Reading text:
Amid heightened tensions between the United States and China, the two countries signed a bilateral science and technology agreement on Dec. 13, 2024. The event was billed as a “renewal” of a 45-year-old pact to encourage cooperation, but that may be misleading.

The revised agreement drastically narrows the scope of the original agreement, limits the topics allowed to be jointly studied, closes opportunities for collaboration and inserts a new dispute resolution mechanism.

This shift is in line with growing global concern about research security. Governments are worried about international rivals gaining military or trade advantages or security secrets via cross-border scientific collaborations.

The European Union, Canada, Japan and the United States unveiled sweeping new measures within months of each other to protect sensitive research from foreign interference. But there’s a catch: Too much security could strangle the international collaboration that drives scientific progress.

As a policy analyst and public affairs professor, I research international collaboration in science and technology and its implications for public and foreign policy. I have tracked the increasingly close relationship in science and technology between the U.S. and China. The relationship evolved from one of knowledge transfer to genuine collaboration and competition.

Now, as security provisions change this formerly open relationship, a crucial question emerges: Can nations tighten research security without undermining the very openness that makes science work?

Chinese Premier Deng Xiaoping and American President Jimmy Carter sign the original agreement on cooperation in science and technology in 1979.
Dirck Halstead/Hulton Archive via Getty Images

China’s ascent changes the global landscape

China’s rise in scientific publishing marks a dramatic shift in global research. In 1980, Chinese authors produced less than 2% of research articles included in the Web of Science, a curated database of scholarly output. By my count, they claimed 25% of Web of Science articles by 2023, overtaking the United States and ending its 75-year reign at the top, which had begun in 1948 when it surpassed the United Kingdom.

In 1980, China had no patented inventions. By 2022, Chinese companies led in U.S. patents issued to foreign companies, receiving 40,000 patents compared with fewer than 2,000 for U.K. companies. In the many advanced fields of science and technology, China is at the world frontier, if not in the lead.

Since 2013, China has been the top collaborator in science with the United States. Thousands of Chinese students and scholars have conducted joint research with U.S. counterparts.

Most American policymakers who championed the signing of the 1979 bilateral agreement thought science would liberalize China. Instead, China has used technology to shore up autocratic controls and to build a strong military with an eye toward regional power and global influence.

Leadership in science and technology wins wars and builds successful economies. China’s growing strength, backed by a state-controlled government, is shifting global power. Unlike open societies where research is public and shared, China often keeps its researchers’ work secret while also taking Western technology through hacking, forced technology transfers and industrial espionage. These practices are why many governments are now implementing strict security measures.

Extracted records:

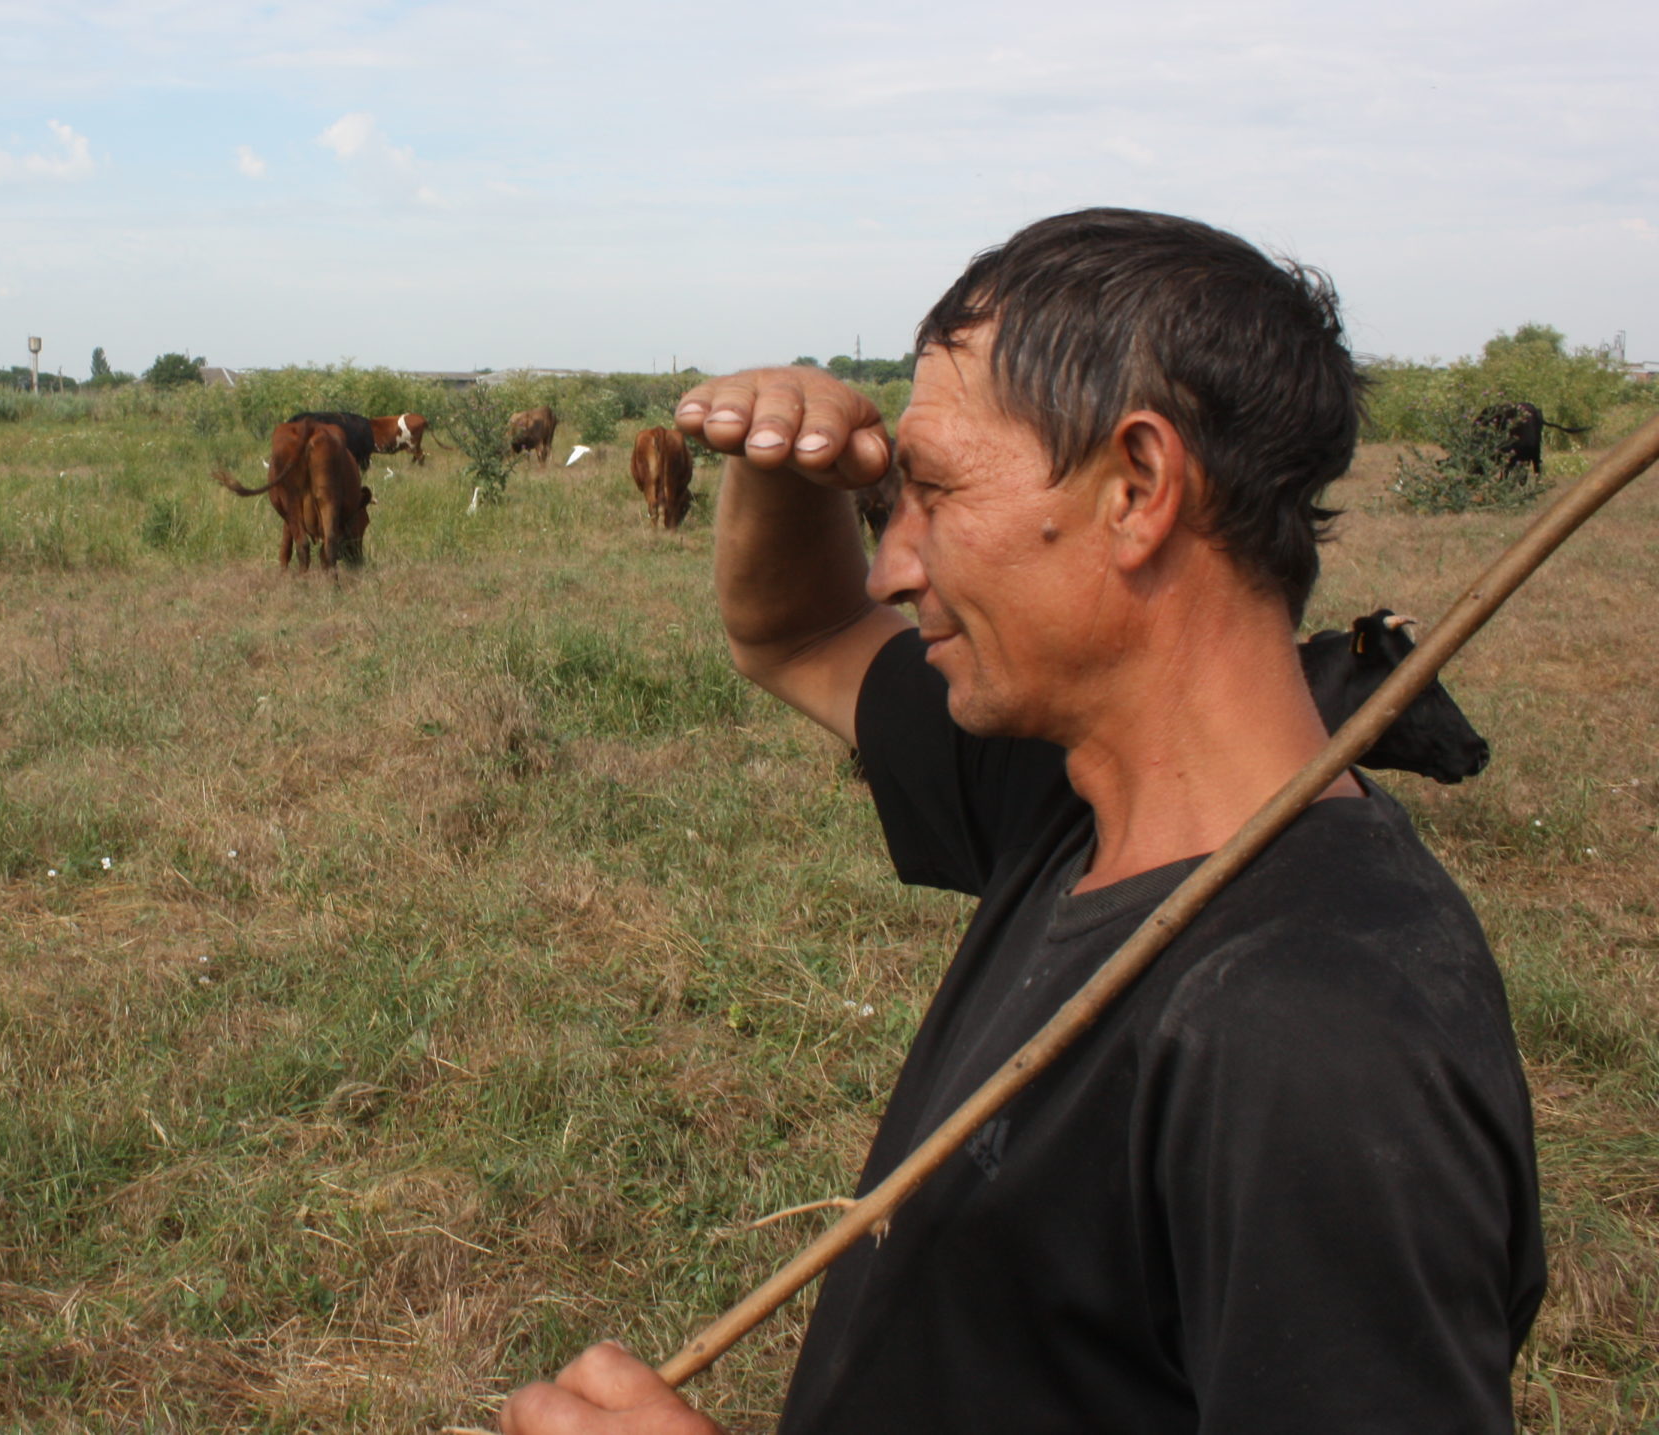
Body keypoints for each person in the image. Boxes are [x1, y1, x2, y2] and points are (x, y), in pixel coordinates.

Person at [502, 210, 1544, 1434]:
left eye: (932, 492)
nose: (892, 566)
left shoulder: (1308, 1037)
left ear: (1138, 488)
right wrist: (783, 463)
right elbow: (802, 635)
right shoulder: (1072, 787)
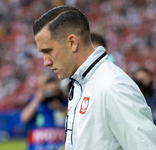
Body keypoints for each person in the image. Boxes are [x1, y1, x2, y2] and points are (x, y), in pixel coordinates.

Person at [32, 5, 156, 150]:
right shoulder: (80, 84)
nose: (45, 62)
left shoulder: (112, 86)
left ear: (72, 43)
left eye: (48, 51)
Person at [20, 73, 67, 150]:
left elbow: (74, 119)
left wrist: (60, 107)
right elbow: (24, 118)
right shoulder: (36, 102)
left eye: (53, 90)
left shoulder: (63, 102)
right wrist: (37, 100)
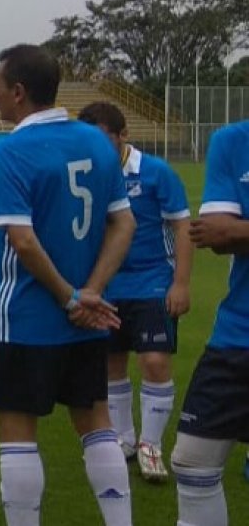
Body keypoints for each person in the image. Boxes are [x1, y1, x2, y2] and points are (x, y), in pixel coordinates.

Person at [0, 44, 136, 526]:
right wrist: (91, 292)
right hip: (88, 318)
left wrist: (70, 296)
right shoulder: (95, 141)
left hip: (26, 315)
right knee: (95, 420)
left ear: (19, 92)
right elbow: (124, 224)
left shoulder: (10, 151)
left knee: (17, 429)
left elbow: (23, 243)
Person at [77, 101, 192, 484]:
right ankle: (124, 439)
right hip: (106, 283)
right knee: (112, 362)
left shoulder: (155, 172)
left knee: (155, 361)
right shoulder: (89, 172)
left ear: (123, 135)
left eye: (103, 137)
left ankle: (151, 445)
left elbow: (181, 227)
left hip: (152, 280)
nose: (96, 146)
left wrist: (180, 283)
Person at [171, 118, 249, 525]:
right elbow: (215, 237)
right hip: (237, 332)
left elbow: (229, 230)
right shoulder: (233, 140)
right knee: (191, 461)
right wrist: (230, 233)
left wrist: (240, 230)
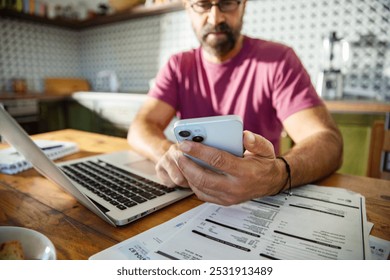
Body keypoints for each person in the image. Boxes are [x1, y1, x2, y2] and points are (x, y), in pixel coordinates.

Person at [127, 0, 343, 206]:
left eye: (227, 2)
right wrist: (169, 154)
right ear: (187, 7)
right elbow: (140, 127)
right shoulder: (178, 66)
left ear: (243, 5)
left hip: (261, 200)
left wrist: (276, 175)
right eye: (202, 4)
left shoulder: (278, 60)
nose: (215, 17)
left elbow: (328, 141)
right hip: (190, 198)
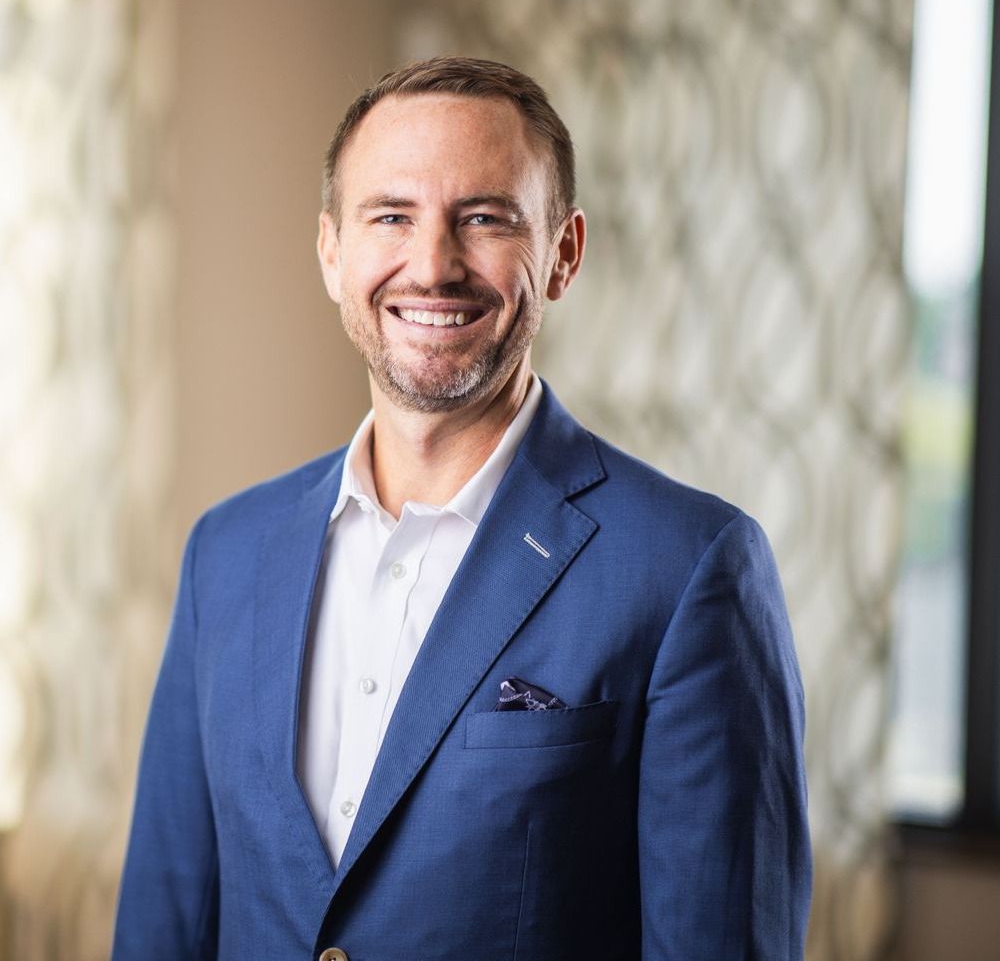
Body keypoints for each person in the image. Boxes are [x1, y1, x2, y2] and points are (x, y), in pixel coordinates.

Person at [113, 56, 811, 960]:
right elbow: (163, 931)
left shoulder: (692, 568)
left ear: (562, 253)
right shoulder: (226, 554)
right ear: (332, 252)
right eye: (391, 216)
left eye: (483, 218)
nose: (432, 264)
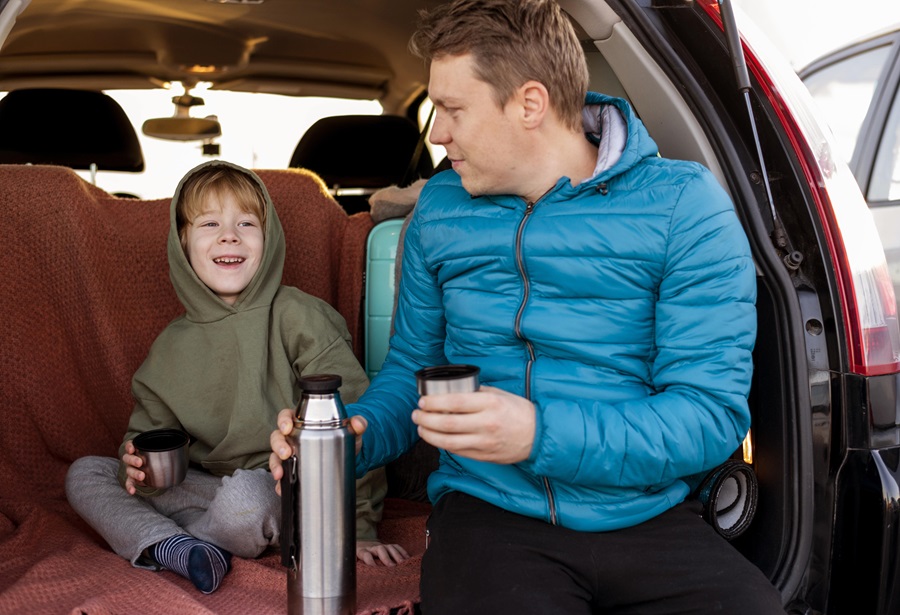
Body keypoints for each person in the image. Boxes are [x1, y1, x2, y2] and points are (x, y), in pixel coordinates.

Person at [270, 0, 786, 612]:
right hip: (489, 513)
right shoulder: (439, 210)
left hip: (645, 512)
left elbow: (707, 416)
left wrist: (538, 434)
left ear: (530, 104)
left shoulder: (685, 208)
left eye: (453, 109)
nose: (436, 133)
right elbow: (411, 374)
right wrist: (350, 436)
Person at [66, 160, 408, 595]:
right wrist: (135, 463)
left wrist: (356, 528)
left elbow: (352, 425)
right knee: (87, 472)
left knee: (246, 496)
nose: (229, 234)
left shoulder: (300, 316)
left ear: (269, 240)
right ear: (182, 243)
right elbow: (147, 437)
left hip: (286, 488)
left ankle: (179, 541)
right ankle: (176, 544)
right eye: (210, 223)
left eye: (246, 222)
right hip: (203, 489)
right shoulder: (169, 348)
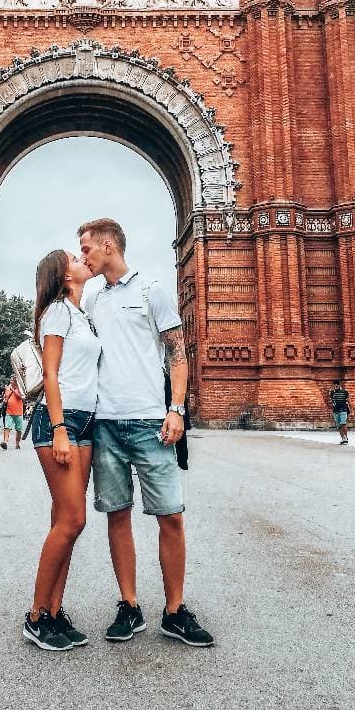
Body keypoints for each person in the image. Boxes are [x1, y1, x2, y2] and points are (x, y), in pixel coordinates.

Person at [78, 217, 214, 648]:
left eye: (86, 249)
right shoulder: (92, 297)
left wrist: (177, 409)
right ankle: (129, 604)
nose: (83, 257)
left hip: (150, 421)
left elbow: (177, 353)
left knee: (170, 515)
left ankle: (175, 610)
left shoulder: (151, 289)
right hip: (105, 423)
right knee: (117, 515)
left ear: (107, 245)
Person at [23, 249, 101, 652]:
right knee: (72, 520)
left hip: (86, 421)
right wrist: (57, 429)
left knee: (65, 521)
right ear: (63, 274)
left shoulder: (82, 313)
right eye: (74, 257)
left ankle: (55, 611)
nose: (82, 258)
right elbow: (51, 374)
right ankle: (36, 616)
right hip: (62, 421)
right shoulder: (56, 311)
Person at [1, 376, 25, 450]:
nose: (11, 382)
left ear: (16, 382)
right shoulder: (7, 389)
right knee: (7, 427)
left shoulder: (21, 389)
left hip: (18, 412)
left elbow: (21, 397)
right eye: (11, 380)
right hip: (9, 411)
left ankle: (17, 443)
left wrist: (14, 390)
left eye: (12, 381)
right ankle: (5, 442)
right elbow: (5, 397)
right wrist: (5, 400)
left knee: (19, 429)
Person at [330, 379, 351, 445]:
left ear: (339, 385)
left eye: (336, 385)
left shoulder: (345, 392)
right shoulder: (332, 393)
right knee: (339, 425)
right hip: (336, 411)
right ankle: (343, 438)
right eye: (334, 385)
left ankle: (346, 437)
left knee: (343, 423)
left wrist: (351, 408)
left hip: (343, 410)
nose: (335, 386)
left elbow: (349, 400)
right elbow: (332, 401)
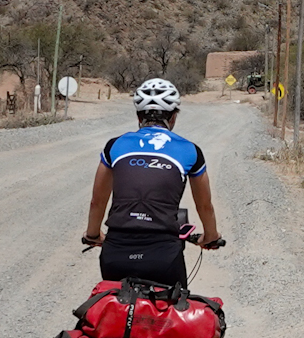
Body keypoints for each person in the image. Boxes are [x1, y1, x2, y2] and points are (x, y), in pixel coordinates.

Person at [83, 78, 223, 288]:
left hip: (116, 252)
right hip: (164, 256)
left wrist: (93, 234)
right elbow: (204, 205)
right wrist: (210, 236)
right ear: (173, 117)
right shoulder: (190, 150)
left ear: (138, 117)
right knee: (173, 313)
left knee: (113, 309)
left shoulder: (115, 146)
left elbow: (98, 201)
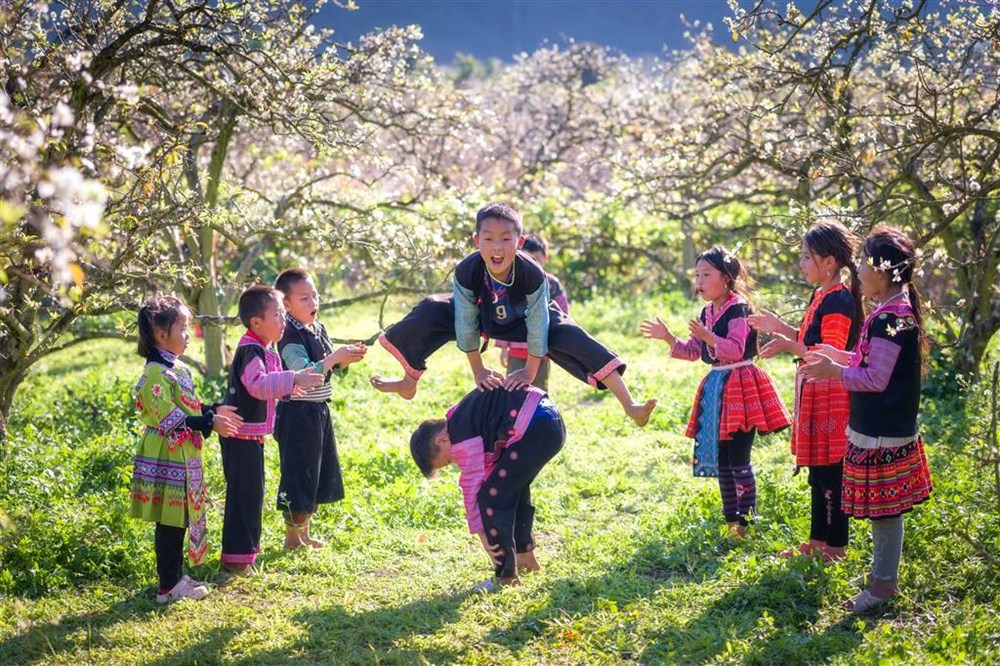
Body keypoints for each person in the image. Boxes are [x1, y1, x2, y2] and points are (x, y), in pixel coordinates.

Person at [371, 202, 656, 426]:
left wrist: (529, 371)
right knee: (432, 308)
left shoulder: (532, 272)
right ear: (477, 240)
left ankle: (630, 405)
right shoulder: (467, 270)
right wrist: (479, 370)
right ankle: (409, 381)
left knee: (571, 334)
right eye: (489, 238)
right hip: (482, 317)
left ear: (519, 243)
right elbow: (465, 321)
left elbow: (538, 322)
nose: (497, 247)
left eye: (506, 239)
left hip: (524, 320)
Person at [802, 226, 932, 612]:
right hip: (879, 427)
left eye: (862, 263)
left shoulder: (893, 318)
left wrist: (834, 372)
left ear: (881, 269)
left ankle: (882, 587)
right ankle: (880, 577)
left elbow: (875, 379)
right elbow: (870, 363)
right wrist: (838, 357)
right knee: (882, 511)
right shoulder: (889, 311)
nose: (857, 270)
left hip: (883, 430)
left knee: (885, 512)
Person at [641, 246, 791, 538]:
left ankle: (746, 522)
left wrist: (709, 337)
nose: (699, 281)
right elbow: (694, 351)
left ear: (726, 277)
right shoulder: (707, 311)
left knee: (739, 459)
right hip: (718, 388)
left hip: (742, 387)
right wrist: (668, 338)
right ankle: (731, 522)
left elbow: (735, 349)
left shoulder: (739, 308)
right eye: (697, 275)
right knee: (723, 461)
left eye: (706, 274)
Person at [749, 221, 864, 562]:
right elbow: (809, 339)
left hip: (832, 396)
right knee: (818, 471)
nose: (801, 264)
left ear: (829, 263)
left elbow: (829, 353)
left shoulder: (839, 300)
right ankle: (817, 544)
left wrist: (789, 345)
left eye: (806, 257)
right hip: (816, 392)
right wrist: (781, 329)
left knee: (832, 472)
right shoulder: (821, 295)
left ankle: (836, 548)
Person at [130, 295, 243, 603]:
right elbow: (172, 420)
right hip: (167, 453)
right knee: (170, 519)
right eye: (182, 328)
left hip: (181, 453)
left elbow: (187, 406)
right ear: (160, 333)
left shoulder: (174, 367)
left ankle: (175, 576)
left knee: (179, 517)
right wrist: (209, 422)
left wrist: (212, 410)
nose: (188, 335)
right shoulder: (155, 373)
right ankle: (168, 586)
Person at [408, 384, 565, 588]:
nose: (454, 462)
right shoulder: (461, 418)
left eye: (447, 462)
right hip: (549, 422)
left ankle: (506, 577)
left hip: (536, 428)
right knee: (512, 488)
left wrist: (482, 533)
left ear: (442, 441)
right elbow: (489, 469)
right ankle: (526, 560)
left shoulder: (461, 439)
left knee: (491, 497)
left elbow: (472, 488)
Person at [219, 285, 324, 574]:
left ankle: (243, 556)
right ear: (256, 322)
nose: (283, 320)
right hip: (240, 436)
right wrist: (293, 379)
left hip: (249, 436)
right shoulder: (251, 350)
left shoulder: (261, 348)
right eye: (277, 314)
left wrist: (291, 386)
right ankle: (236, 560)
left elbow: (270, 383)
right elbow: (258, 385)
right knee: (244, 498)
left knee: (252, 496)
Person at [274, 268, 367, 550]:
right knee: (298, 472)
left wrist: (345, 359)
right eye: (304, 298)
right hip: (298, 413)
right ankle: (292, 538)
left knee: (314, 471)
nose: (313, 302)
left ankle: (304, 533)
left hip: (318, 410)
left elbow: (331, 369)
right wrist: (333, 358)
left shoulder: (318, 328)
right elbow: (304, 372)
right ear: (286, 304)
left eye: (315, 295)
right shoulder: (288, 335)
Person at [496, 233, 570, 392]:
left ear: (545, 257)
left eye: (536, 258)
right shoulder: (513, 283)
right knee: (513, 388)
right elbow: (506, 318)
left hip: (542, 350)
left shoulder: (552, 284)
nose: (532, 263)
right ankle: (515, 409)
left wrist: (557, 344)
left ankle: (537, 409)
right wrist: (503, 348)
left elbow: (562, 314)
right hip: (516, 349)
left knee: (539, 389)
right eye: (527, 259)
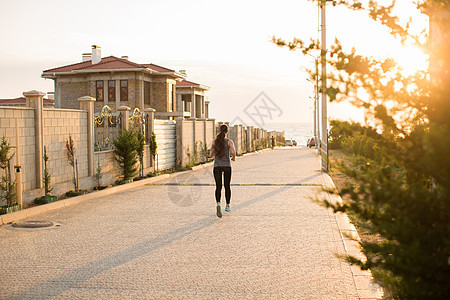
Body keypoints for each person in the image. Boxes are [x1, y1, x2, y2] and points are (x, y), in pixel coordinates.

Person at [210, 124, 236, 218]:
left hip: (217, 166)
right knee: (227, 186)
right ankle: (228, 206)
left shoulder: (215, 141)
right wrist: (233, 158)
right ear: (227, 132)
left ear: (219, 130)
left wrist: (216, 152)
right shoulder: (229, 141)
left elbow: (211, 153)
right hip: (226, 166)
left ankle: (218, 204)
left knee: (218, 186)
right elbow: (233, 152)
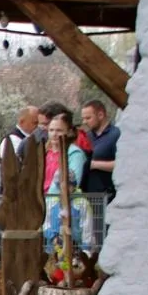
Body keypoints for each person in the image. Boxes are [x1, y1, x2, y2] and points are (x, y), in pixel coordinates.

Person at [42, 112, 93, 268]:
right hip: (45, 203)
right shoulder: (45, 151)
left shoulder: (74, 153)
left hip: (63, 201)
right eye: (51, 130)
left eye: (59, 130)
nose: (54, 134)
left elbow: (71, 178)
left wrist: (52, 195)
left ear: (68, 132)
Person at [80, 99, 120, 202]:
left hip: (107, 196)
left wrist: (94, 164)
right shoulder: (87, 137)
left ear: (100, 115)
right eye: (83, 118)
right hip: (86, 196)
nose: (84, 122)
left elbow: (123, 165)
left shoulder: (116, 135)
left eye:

List of tasks:
[A] Answer these questions from the text on U.S.–China science cooperation:
(i) On what date did the two countries sign the revised science and technology agreement?
(ii) What share of Web of Science research articles did Chinese authors produce in 1980?
(iii) Since what year has China been the top science collaborator with the United States?
[B] Write the next part of the text on U.S.–China science cooperation, picking up after its final paragraph.

Answers below:
[A]
(i) Dec. 13, 2024
(ii) Less than 2%
(iii) 2013

[B]
Nations respond

The FBI claims China has stolen sensitive technologies and research data to build up its defense capabilities. The China Initiative under the Trump administration sought to root out thieves and spies. The Biden administration did not let up the pressure. The 2022 Chips and Science Act requires the National Science Foundation to establish SECURE – a center to aid universities and small businesses in helping the research community make security-informed decisions. I am working with SECURE to evaluate the effectiveness of its mission.

Other advanced nations are on alert, too. The European Union is advising member states to boost security measures. Japan joined the United States in unveiling sweeping new measures to protect sensitive research from foreign interference and exploitation. European nations increasingly talk about technological sovereignty as a way to protect against exploitation by China. Similarly, Asian nations are wary of China’s intentions when it seeks to cooperate.

Australia has been especially vocal about the threat posed by China’s rise, but others, too, have issued warnings. The Netherlands issued a policy for secure international collaboration. Sweden raised the alarm after a study showed how spies had exploited its universities.

Canada has created the Research Security Centre for public safety and, like the U.S., has established regionally dispersed advisers to provide direct support to universities and researchers. Canada now requires mandatory risk assessment for research partnerships involving sensitive technologies. Similar approaches are underway in Australia and the U.K.

Germany’s 2023 provisions establish compliance units and ethics committees to oversee security-relevant research. They are tasked with advising researchers, mediating disputes and evaluating the ethical and security implications of research projects. The committees emphasize implementing safeguards, controlling access to sensitive data and assessing potential misuse.

Japan’s 2021 policy requires researchers to disclose and regularly update information regarding their affiliations, funding sources – both domestic and international – and potential conflicts of interest. A cross-ministerial R&D management system is unrolling seminars and briefings to educate researchers and institutions on emerging risks and best practices for maintaining research security.

The Organisation for Economic Co-operation and Development keeps a running database with more than 206 research security policy statements issued since 2022.

Emmanuelle Charpentier, left, from France, and Jennifer Doudna, from the U.S., shared the Nobel Prize in chemistry in 2020 for their joint research.
Miguel RiopaI/AFP via Getty Images

Openness waning

Emphasis on security can strangle the international collaboration that drives scientific progress. As much as 25% of all U.S. scientific articles result from international collaboration. Evidence shows that international engagement and openness produce higher-impact research. The most elite scientists work across national borders.

Even more critically, science depends on the free flow of ideas and talent across borders. After the Cold War, scientific advancement accelerated as borders opened. While national research output remained flat in recent years, international collaborations showed significant growth, revealing science’s increasingly global nature.

The challenge for research institutions will be implementing these new requirements without creating a climate of suspicion or isolation. Retrenchment to national borders could slow progress. Some degree of risk is inherent in scientific openness, but we may be coming to the end of a global, collaborative era in science.

This article is republished from The Conversation under a Creative Commons license. Read the original article.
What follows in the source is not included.